Speaker
Description
Low Gain Avalanche Diodes (LGADs) is one of the most promising sensing technologies for future 4D-tracking applications and has recently been qualified to be used in the ATLAS and CMS timing detectors for the HL-LHC upgrade. LGADs achieve an excellent timing performance due to the presence of an internal gain that improves the signal-to-noise ratio.
These detectors are designed to exhibit a moderate gain with an increase of the reverse voltage. However, the value of the gain strongly depends on the temperature. Thus, operation voltage and temperature must be kept under control in the experiments to maintain the gain within the required values. A reduction in the reverse bias or an increase in the temperature will reduce the gain significantly.
A further mechanism impacting on the gain was recently observed in LGADs. The gain measured in these devices highly depends on the charge density generated by a laser or particle in the bulk. Measurements performed with different detectors under different conditions showed that ionizing processes that induce less charge density in the detector bulk lead to an increase in the detector’s measured gain.

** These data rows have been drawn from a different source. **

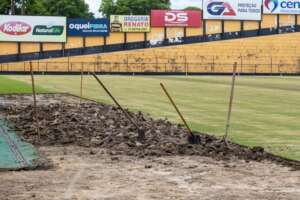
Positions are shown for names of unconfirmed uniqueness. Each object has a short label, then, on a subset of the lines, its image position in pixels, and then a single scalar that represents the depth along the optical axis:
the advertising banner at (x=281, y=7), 105.69
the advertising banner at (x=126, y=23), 100.00
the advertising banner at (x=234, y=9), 103.81
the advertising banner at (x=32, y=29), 95.75
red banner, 102.44
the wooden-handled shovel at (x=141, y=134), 15.32
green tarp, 11.66
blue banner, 98.62
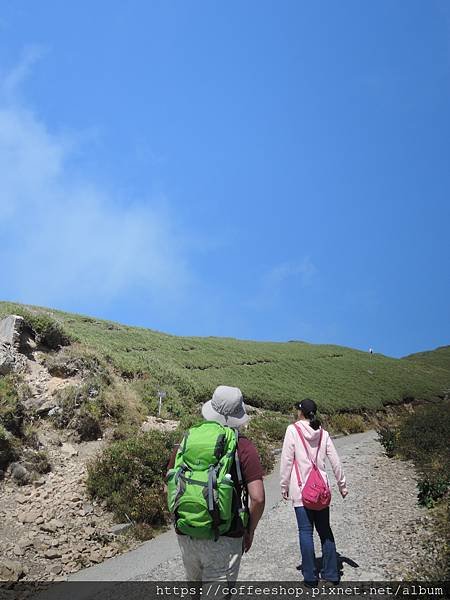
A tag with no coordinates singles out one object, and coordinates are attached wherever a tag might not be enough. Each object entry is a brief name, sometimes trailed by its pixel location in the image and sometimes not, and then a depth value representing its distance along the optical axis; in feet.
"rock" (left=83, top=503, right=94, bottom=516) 34.04
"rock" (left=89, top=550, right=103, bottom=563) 29.30
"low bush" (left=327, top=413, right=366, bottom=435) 87.28
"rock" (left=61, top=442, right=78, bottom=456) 42.20
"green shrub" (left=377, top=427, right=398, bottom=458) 48.85
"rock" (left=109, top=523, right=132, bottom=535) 32.24
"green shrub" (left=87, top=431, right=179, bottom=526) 34.09
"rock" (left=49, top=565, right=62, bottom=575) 27.81
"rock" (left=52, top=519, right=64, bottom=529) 32.02
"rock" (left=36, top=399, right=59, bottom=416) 46.23
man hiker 12.07
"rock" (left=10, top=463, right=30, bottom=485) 36.52
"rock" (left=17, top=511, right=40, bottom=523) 32.42
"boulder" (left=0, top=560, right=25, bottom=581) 26.32
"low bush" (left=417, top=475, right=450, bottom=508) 32.09
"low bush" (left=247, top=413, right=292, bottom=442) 65.76
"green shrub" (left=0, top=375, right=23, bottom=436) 40.75
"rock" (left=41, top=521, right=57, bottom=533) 31.54
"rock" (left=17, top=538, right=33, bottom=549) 29.61
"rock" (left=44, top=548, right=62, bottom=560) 29.14
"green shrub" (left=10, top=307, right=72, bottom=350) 57.97
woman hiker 20.27
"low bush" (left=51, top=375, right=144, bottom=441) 46.16
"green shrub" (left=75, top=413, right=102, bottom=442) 45.62
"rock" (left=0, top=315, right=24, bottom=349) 52.42
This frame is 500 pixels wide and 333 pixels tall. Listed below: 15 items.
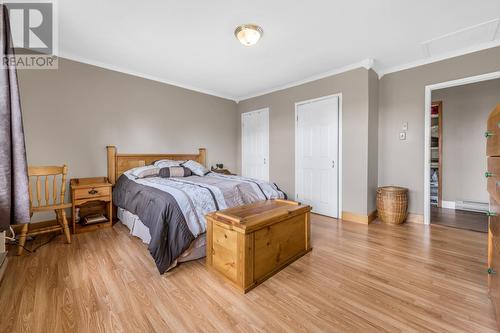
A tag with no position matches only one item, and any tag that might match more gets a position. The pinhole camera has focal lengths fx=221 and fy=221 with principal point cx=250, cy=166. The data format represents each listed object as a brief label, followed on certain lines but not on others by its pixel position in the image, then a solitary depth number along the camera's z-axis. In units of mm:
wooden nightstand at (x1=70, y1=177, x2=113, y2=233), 2801
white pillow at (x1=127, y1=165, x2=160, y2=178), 3100
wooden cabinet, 1187
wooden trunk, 1660
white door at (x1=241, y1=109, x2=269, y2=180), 4691
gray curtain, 1304
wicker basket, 3143
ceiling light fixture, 2321
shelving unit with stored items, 4172
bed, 1914
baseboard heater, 3756
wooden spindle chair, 2326
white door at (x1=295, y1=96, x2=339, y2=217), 3594
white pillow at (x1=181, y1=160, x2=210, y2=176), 3543
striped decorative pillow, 3242
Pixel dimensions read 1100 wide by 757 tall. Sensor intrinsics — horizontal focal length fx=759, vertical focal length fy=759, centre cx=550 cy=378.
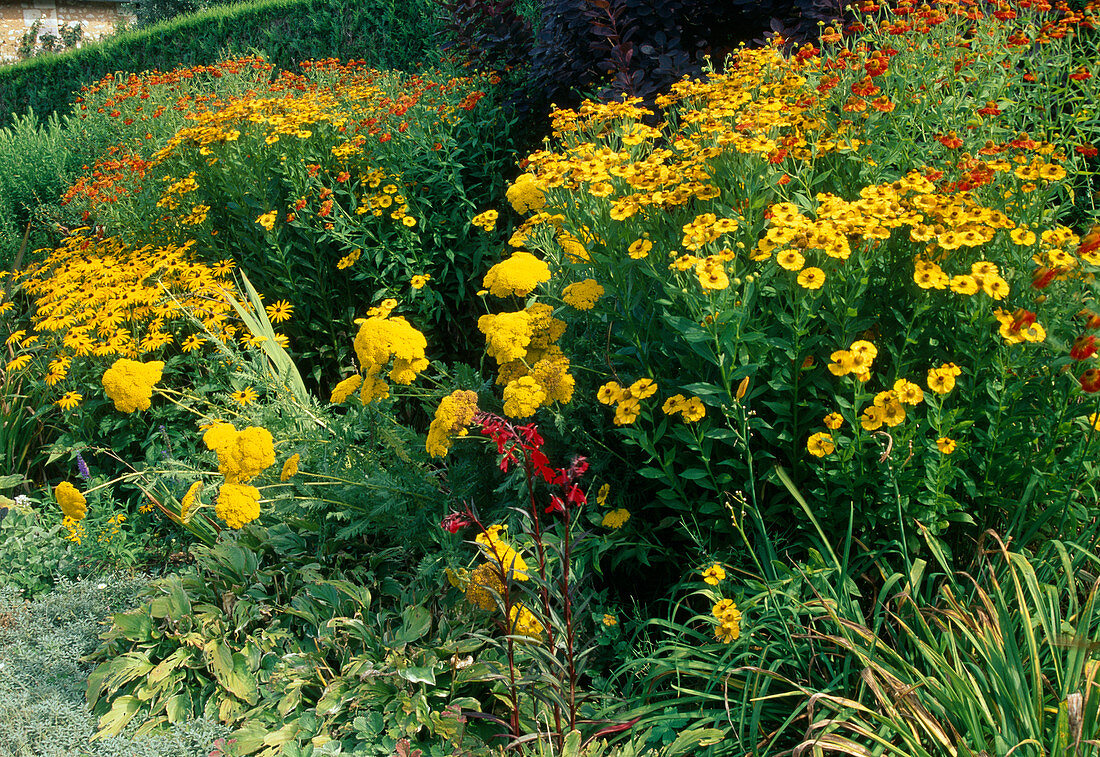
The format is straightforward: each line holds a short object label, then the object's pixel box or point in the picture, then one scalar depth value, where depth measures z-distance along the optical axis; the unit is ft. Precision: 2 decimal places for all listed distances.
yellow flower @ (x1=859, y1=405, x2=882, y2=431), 6.05
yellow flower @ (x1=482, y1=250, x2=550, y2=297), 7.79
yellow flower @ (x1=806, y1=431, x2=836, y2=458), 6.26
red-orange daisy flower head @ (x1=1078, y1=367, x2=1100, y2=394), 4.78
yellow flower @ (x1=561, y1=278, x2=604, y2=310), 7.27
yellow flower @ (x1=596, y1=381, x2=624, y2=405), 6.73
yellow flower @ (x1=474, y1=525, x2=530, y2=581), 5.69
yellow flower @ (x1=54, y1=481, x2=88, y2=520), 8.22
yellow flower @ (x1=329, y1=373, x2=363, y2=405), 8.11
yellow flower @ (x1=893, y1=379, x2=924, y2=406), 5.92
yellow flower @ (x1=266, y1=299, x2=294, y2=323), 12.80
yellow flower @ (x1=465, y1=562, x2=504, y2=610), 6.29
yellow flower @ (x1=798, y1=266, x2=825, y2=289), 5.92
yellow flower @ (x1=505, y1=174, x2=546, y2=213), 9.07
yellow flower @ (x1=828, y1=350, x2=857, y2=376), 5.88
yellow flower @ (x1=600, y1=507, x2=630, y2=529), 7.14
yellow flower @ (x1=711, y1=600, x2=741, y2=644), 6.16
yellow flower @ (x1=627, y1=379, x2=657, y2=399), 6.52
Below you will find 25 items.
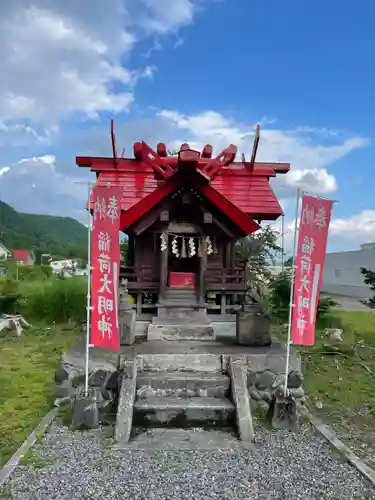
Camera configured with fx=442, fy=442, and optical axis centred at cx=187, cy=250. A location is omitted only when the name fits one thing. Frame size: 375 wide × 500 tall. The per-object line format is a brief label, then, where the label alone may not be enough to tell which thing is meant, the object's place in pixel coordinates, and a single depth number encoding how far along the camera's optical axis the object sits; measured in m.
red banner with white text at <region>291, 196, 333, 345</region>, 6.29
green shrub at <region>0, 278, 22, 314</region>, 15.97
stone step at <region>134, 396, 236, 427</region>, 5.88
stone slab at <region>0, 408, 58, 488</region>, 4.34
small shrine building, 9.71
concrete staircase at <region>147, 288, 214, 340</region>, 8.73
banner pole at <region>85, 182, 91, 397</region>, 6.08
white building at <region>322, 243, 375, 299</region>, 30.77
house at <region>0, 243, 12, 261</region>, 50.91
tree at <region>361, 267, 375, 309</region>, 10.84
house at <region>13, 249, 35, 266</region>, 52.48
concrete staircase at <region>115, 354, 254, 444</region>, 5.77
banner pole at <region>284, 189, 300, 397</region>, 6.24
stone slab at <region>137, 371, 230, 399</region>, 6.38
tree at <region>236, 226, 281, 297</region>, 17.39
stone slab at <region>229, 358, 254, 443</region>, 5.49
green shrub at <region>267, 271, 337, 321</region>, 14.34
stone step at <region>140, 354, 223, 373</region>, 6.88
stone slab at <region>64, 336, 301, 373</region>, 6.89
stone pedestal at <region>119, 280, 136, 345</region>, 7.94
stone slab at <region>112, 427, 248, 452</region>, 5.16
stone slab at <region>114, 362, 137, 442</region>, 5.38
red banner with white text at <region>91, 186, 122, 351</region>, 6.21
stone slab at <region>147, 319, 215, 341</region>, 8.70
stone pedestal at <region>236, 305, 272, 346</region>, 8.03
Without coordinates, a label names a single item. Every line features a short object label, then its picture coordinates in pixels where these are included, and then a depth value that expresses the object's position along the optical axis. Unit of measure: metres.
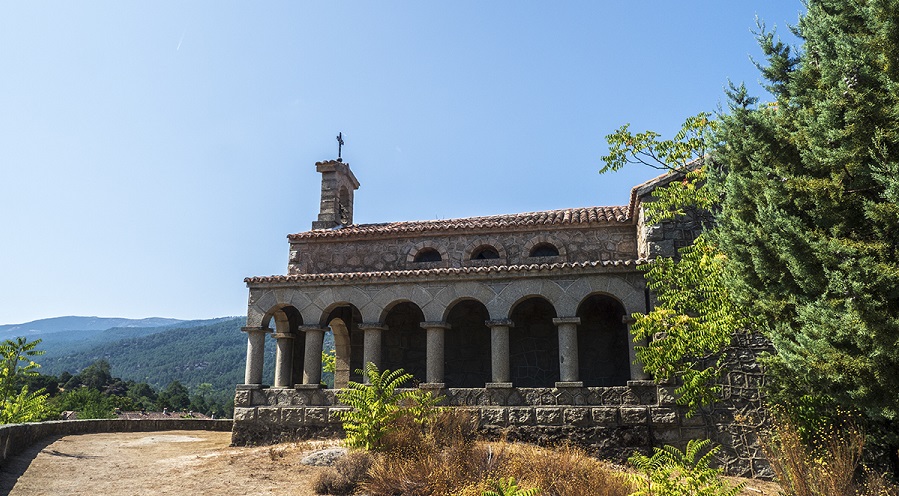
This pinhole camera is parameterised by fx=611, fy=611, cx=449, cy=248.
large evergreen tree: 5.61
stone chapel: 11.65
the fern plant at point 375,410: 9.48
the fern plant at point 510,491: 6.00
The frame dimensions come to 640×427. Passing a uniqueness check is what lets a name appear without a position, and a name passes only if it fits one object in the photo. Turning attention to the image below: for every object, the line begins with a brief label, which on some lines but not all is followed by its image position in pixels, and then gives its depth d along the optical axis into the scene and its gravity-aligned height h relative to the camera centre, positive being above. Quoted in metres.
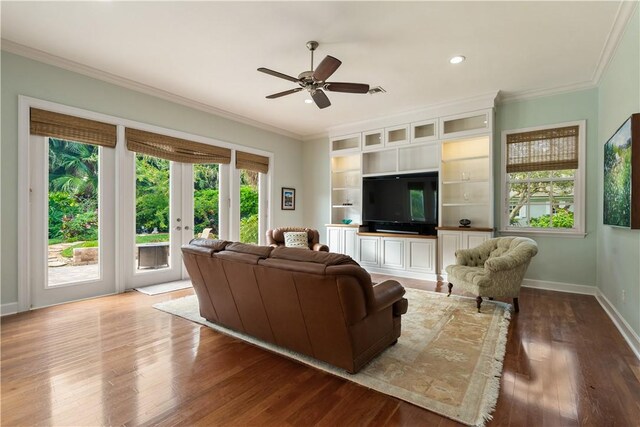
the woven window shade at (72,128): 3.56 +1.04
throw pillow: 5.54 -0.50
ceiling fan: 2.84 +1.35
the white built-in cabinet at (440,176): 4.95 +0.63
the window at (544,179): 4.34 +0.51
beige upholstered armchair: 3.44 -0.73
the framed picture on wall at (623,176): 2.46 +0.34
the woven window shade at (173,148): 4.41 +1.02
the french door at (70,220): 3.61 -0.12
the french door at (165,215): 4.52 -0.06
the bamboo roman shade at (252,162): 5.82 +1.00
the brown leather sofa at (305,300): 1.99 -0.65
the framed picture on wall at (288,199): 6.78 +0.30
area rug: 1.90 -1.17
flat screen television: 5.37 +0.24
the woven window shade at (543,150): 4.37 +0.95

Measurements were already conducted with IR-laser and Sr-90 in the lab confirming this mechanism. In this talk, we will present new measurements performed with a table-top Two Photon Absorption TCT system in a 300 um thick LGAD. Using this technique, very high charge carrier densities can be created inside the detector bulk at different depths that lead to different signal gain values. We present a model describing the observed data.